O evento “Passaporte” colocou-o em prova numa cena ao vivo. Quando tem de realizar este género de filmagens teste, prefere fazê-las sozinho ou a pares?
É diferente. Para o “Passaporte”, optei por fazer um monólogo porque sou um rapaz muito perfecionista. Como gosto de repetir a gravação vezes sem conta, não sinto a pressão da outra pessoa. Por outro lado, pelo mesmo motivo, é bom trabalhar a pares porque quando o meu par me diz que está bom, é porque está mesmo.
No dia a dia, também é perfecionista com os outros à sua volta?

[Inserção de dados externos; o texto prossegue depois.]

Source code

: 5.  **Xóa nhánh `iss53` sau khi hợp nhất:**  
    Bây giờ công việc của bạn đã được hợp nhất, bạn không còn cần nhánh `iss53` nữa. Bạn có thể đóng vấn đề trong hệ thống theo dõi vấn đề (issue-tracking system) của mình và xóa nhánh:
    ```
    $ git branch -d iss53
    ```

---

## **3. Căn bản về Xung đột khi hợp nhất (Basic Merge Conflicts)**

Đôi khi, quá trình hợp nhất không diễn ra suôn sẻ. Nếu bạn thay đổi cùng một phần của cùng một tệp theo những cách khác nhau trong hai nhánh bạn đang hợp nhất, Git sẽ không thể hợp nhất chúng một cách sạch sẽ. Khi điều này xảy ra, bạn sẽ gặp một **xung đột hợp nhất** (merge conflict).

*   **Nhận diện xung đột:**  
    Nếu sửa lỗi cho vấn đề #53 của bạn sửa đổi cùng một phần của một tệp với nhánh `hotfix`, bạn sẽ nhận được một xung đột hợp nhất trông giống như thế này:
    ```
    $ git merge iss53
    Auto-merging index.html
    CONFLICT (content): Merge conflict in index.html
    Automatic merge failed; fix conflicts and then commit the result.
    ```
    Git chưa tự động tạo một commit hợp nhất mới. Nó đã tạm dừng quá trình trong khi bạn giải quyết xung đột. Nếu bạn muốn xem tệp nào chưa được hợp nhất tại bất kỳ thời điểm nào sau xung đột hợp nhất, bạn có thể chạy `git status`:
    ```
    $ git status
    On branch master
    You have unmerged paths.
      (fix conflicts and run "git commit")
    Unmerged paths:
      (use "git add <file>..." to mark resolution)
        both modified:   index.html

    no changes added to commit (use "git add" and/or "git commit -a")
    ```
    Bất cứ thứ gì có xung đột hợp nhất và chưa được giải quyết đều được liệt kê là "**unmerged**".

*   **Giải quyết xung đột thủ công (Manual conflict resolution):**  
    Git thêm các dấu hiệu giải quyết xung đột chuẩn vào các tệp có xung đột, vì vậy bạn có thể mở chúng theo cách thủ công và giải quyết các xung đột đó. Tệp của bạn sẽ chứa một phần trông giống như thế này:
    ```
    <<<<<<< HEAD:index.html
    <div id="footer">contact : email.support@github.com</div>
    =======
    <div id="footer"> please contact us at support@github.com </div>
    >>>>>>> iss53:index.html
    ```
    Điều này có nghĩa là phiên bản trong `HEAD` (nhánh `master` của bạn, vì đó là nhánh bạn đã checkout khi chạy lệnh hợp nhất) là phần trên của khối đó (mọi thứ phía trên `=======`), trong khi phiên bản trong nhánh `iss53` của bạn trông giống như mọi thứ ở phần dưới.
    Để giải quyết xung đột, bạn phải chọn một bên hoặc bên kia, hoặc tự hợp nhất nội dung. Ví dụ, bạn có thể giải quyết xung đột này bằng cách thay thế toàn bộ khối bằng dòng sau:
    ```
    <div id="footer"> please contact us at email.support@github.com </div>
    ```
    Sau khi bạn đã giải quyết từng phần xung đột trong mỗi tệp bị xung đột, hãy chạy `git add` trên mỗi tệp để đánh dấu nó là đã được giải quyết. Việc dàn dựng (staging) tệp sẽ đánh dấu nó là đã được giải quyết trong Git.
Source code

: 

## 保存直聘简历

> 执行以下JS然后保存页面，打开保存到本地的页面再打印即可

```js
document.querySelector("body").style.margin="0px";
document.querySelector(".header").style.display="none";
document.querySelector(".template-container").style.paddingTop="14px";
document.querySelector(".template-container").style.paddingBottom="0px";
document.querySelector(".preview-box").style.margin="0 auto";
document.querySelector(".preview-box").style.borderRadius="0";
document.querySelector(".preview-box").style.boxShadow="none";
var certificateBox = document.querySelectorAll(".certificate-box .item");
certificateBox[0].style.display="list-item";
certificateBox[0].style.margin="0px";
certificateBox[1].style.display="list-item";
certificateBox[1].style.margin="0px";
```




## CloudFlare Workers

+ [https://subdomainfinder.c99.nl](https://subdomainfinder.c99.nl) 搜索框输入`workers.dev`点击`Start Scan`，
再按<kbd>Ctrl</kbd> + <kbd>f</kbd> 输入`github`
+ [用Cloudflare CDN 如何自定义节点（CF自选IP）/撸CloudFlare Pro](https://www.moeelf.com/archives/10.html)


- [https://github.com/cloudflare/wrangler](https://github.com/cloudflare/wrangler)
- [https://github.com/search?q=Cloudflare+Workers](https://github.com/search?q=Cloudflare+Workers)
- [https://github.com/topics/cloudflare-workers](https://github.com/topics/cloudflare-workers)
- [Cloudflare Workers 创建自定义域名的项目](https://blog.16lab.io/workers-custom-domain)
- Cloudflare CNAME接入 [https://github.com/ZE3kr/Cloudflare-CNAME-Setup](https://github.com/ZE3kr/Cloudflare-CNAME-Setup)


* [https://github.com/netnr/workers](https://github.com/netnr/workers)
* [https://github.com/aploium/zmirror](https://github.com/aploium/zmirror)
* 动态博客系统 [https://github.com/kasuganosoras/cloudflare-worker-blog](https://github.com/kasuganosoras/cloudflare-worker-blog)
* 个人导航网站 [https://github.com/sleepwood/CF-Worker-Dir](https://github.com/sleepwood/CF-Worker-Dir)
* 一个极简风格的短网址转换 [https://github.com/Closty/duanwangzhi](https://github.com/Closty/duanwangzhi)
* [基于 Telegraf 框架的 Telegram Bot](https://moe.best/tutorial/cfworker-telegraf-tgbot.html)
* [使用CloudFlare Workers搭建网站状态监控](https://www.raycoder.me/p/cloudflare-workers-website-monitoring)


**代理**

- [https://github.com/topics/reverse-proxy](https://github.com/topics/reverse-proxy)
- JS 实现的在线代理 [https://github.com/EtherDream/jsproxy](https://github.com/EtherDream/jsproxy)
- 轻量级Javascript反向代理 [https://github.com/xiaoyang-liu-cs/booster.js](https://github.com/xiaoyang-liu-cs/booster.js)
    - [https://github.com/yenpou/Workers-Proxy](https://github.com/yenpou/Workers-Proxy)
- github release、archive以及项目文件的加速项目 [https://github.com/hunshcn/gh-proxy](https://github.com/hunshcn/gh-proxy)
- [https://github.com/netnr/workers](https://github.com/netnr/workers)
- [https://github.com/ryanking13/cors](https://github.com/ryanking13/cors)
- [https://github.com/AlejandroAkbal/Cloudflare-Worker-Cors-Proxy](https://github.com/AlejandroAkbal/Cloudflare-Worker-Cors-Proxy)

Sou com tudo. Por isso é que quando trabalho como ator, sou apenas eu, mas quando o faço como realizador, já envolvo os outros. Posso dizer que não sou um realizador fácil, pois gosto de tudo à minha maneira. Não estou a dizer que não ouço a opinião dos outros, mas o resultado tem de ser positivo. Demoro muito tempo a reconhecer que está bom e a vantagem de contracenar com alguém é a pessoa surpreender-me com uma fala ou com algo que não estava à espera. A representação é feita de escolhas diferentes, não há certas nem erradas. Às vezes, tem a ver com a melhor escolha para aquele momento.